Dogecoin has entered a phase of consolidation after declining from its recent rejection at $0.12 resistance. The cryptocurrency lost key market structure levels during the pullback, including the point of control and value area low. Price has now reached the $0.11 swing low, where early signs of demand are emerging. The current price action suggests a potential swing failure pattern may be developing.
This technical setup occurs when the price briefly breaks below a key support level but fails to maintain acceptance. Instead of continuing lower, the asset reclaims the broken level on a closing basis. Such patterns often indicate that sell-side liquidity has been absorbed rather than marking the start of a sustained downtrend.
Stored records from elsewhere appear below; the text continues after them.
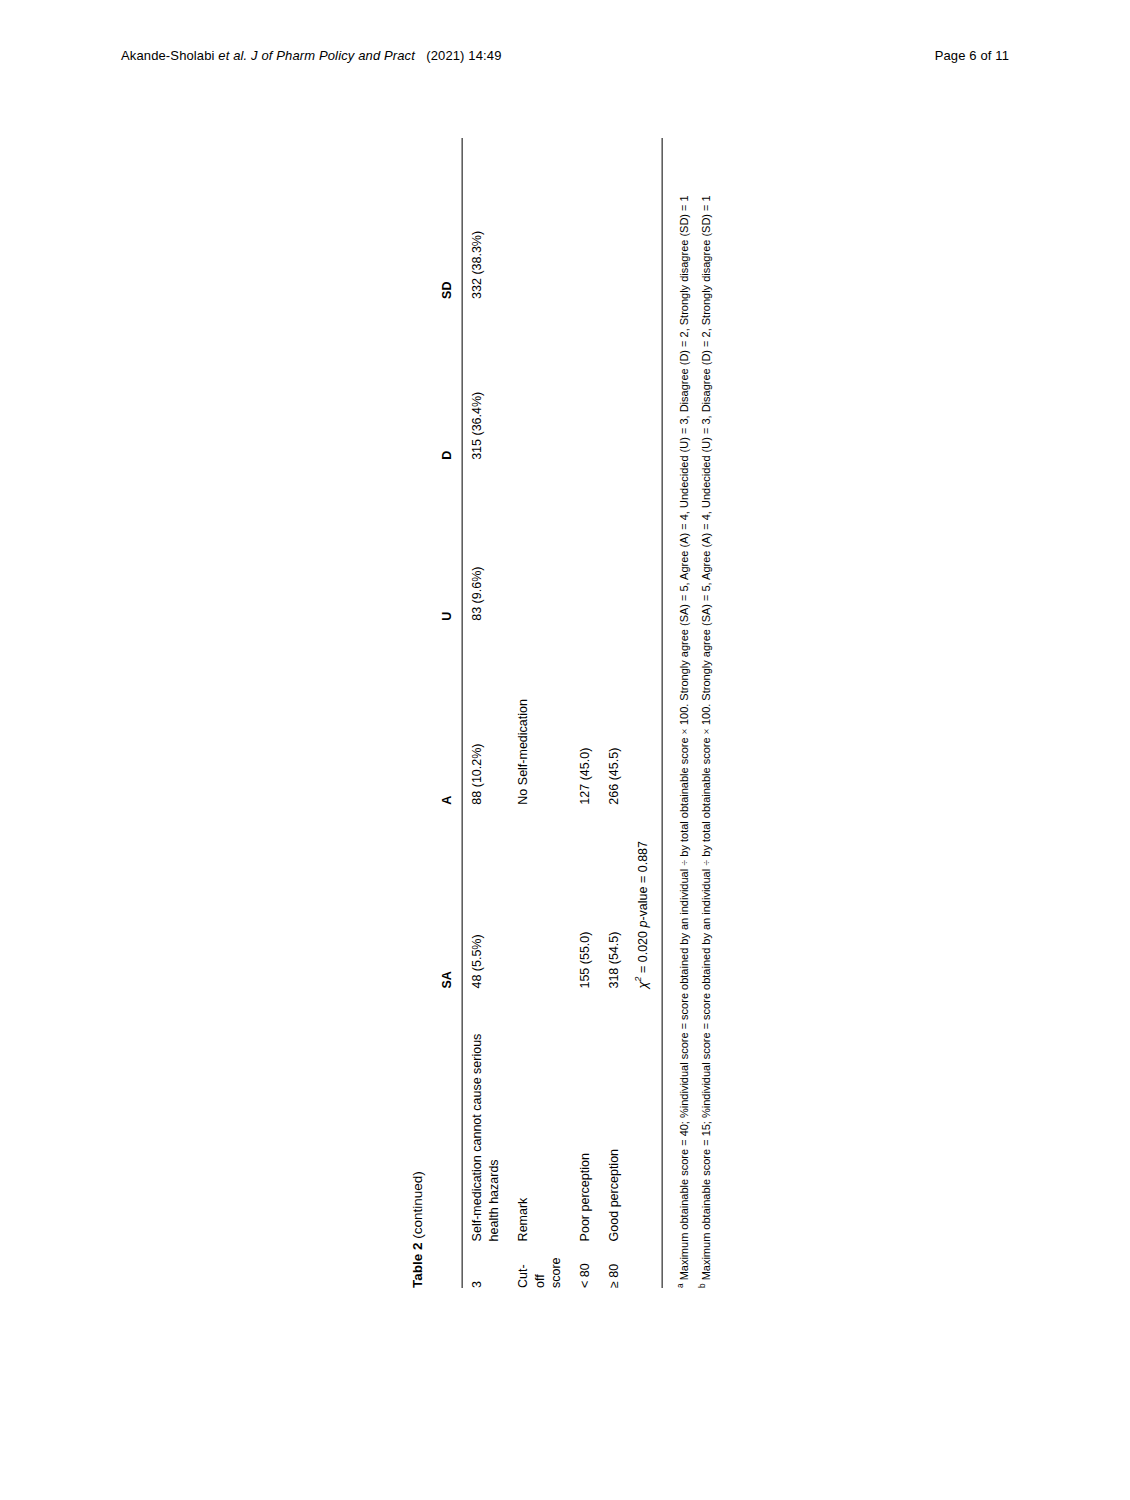Akande-Sholabi et al. J of Pharm Policy and Pract (2021) 14:49
Page 6 of 11
Table 2 (continued)
| | | SA | A | U | D | SD |
| --- | --- | --- | --- | --- | --- | --- |
| 3 | Self-medication cannot cause serious health hazards | 48 (5.5%) | 88 (10.2%) | 83 (9.6%) | 315 (36.4%) | 332 (38.3%) |
| Cut-off score | Remark | | No Self-medication | | | |
| < 80 | Poor perception | 155 (55.0) | 127 (45.0) | | | |
| ≥ 80 | Good perception | 318 (54.5) | 266 (45.5) | | | |
| | | χ 2 = 0.020 p -value = 0.887 | | | | |
a Maximum obtainable score = 40; %individual score = score obtained by an individual ÷ by total obtainable score × 100. Strongly agree (SA) = 5, Agree (A) = 4, Undecided (U) = 3, Disagree (D) = 2, Strongly disagree (SD) = 1
b Maximum obtainable score = 15; %individual score = score obtained by an individual ÷ by total obtainable score × 100. Strongly agree (SA) = 5, Agree (A) = 4, Undecided (U) = 3, Disagree (D) = 2, Strongly disagree (SD) = 1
Wicks below the $0.11 level show that stop losses were triggered.
However, the lack of follow-through selling pressure indicates larger market participants may be accumulating positions. Dogecoin has closed above this swing low multiple times, preventing a breakdown in market structure. The rejection from $0.12 marked a clear shift in short-term momentum. Traders who entered positions at higher levels were forced to exit as support zones failed.
This accelerated the decline toward $0.11, where historical demand has previously emerged. Volume patterns during the decline show typical characteristics of a liquidation move. Sellers dominated as the price broke through intermediate support levels. The current consolidation at $0.11 shows reduced selling pressure compared to the initial breakdown.
For the swing failure pattern to be confirmed, Dogecoin needs to demonstrate sustained acceptance above $0.11. Volume expansion would strengthen the case for a relief bounce. Without this confirmation, the pattern remains speculative rather than actionable. Even if Dogecoin bounces from its current levels, the path higher faces significant obstacles.